Exercise:
Set out every line of the entries below as a Markdown table with the columns Row and Text. Number the lines in order and skip any blank ones.
━━━
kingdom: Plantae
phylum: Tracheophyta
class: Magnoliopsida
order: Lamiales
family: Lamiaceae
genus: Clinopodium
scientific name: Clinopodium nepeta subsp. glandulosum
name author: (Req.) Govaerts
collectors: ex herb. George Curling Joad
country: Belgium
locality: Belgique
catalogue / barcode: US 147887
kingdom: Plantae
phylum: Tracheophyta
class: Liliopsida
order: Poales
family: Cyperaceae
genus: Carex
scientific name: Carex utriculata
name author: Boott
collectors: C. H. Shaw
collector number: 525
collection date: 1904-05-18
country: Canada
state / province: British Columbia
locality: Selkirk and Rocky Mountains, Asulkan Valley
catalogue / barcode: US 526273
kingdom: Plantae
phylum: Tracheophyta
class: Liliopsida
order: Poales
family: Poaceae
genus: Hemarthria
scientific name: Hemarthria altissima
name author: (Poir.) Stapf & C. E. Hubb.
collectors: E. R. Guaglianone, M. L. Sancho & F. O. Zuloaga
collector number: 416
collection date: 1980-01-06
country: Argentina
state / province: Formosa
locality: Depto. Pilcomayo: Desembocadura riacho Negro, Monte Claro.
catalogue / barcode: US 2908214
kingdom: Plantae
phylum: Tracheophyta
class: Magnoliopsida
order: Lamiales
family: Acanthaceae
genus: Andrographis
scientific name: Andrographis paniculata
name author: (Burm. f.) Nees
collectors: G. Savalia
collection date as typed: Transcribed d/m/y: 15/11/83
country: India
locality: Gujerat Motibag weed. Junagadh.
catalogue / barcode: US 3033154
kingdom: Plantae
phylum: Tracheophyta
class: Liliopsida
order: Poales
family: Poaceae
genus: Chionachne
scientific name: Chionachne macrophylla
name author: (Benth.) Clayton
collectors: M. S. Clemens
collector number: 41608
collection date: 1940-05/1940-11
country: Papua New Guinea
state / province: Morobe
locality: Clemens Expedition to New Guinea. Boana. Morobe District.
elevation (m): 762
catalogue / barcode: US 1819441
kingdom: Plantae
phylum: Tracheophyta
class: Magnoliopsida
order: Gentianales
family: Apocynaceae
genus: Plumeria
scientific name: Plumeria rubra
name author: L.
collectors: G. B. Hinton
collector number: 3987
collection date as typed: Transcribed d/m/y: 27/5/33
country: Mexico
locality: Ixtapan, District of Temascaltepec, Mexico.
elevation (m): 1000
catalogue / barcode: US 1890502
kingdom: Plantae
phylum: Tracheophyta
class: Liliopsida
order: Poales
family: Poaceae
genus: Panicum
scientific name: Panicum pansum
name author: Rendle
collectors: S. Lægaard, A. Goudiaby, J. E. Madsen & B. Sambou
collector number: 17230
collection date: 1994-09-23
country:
━━━
Written solution:
| Row | Text |
|---|---|
| 1 | kingdom: Plantae |
| 2 | phylum: Tracheophyta |
| 3 | class: Magnoliopsida |
| 4 | order: Lamiales |
| 5 | family: Lamiaceae |
| 6 | genus: Clinopodium |
| 7 | scientific name: Clinopodium nepeta subsp. glandulosum |
| 8 | name author: (Req.) Govaerts |
| 9 | collectors: ex herb. George Curling Joad |
| 10 | country: Belgium |
| 11 | locality: Belgique |
| 12 | catalogue / barcode: US 147887 |
| 13 | kingdom: Plantae |
| 14 | phylum: Tracheophyta |
| 15 | class: Liliopsida |
| 16 | order: Poales |
| 17 | family: Cyperaceae |
| 18 | genus: Carex |
| 19 | scientific name: Carex utriculata |
| 20 | name author: Boott |
| 21 | collectors: C. H. Shaw |
| 22 | collector number: 525 |
| 23 | collection date: 1904-05-18 |
| 24 | country: Canada |
| 25 | state / province: British Columbia |
| 26 | locality: Selkirk and Rocky Mountains, Asulkan Valley |
| 27 | catalogue / barcode: US 526273 |
| 28 | kingdom: Plantae |
| 29 | phylum: Tracheophyta |
| 30 | class: Liliopsida |
| 31 | order: Poales |
| 32 | family: Poaceae |
| 33 | genus: Hemarthria |
| 34 | scientific name: Hemarthria altissima |
| 35 | name author: (Poir.) Stapf & C. E. Hubb. |
| 36 | collectors: E. R. Guaglianone, M. L. Sancho & F. O. Zuloaga |
| 37 | collector number: 416 |
| 38 | collection date: 1980-01-06 |
| 39 | country: Argentina |
| 40 | state / province: Formosa |
| 41 | locality: Depto. Pilcomayo: Desembocadura riacho Negro, Monte Claro. |
| 42 | catalogue / barcode: US 2908214 |
| 43 | kingdom: Plantae |
| 44 | phylum: Tracheophyta |
| 45 | class: Magnoliopsida |
| 46 | order: Lamiales |
| 47 | family: Acanthaceae |
| 48 | genus: Andrographis |
| 49 | scientific name: Andrographis paniculata |
| 50 | name author: (Burm. f.) Nees |
| 51 | collectors: G. Savalia |
| 52 | collection date as typed: Transcribed d/m/y: 15/11/83 |
| 53 | country: India |
| 54 | locality: Gujerat Motibag weed. Junagadh. |
| 55 | catalogue / barcode: US 3033154 |
| 56 | kingdom: Plantae |
| 57 | phylum: Tracheophyta |
| 58 | class: Liliopsida |
| 59 | order: Poales |
| 60 | family: Poaceae |
| 61 | genus: Chionachne |
| 62 | scientific name: Chionachne macrophylla |
| 63 | name author: (Benth.) Clayton |
| 64 | collectors: M. S. Clemens |
| 65 | collector number: 41608 |
| 66 | collection date: 1940-05/1940-11 |
| 67 | country: Papua New Guinea |
| 68 | state / province: Morobe |
| 69 | locality: Clemens Expedition to New Guinea. Boana. Morobe District. |
| 70 | elevation (m): 762 |
| 71 | catalogue / barcode: US 1819441 |
| 72 | kingdom: Plantae |
| 73 | phylum: Tracheophyta |
| 74 | class: Magnoliopsida |
| 75 | order: Gentianales |
| 76 | family: Apocynaceae |
| 77 | genus: Plumeria |
| 78 | scientific name: Plumeria rubra |
| 79 | name author: L. |
| 80 | collectors: G. B. Hinton |
| 81 | collector number: 3987 |
| 82 | collection date as typed: Transcribed d/m/y: 27/5/33 |
| 83 | country: Mexico |
| 84 | locality: Ixtapan, District of Temascaltepec, Mexico. |
| 85 | elevation (m): 1000 |
| 86 | catalogue / barcode: US 1890502 |
| 87 | kingdom: Plantae |
| 88 | phylum: Tracheophyta |
| 89 | class: Liliopsida |
| 90 | order: Poales |
| 91 | family: Poaceae |
| 92 | genus: Panicum |
| 93 | scientific name: Panicum pansum |
| 94 | name author: Rendle |
| 95 | collectors: S. Lægaard, A. Goudiaby, J. E. Madsen & B. Sambou |
| 96 | collector number: 17230 |
| 97 | collection date: 1994-09-23 |
| 98 | country: |